▶ **练习目标**
将下列材料整理为 JSON 字符串列表，每个非空行对应一个字符串，空行不计入。输出中不包含图片。

▶ **所给数据**
###

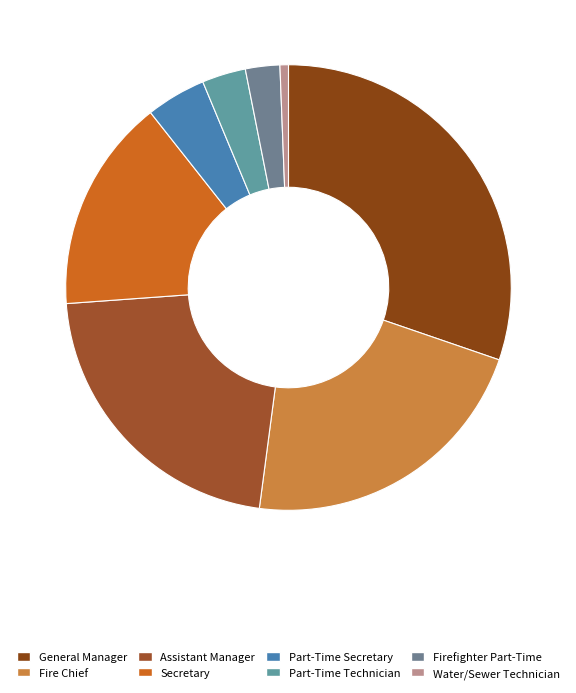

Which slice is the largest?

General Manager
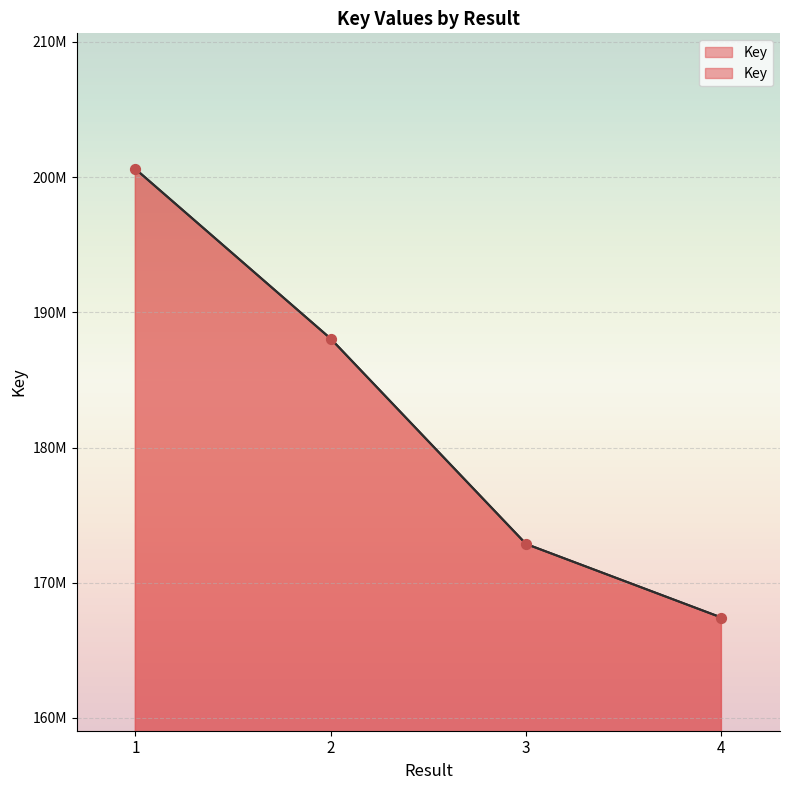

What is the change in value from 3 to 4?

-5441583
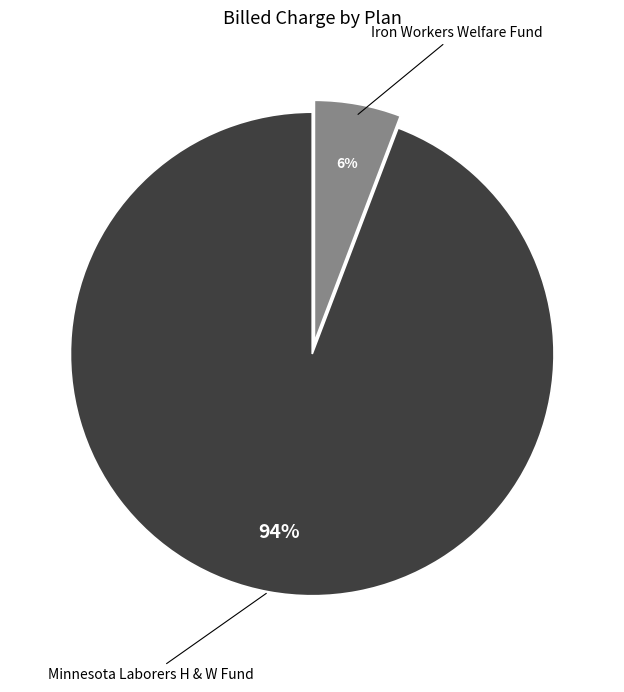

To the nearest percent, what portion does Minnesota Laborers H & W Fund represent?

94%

###

▶ **参考解答**
[
  "Which slice is the largest?",
  "General Manager",
  "What is the change in value from 3 to 4?",
  "-5441583",
  "To the nearest percent, what portion does Minnesota Laborers H & W Fund represent?",
  "94%"
]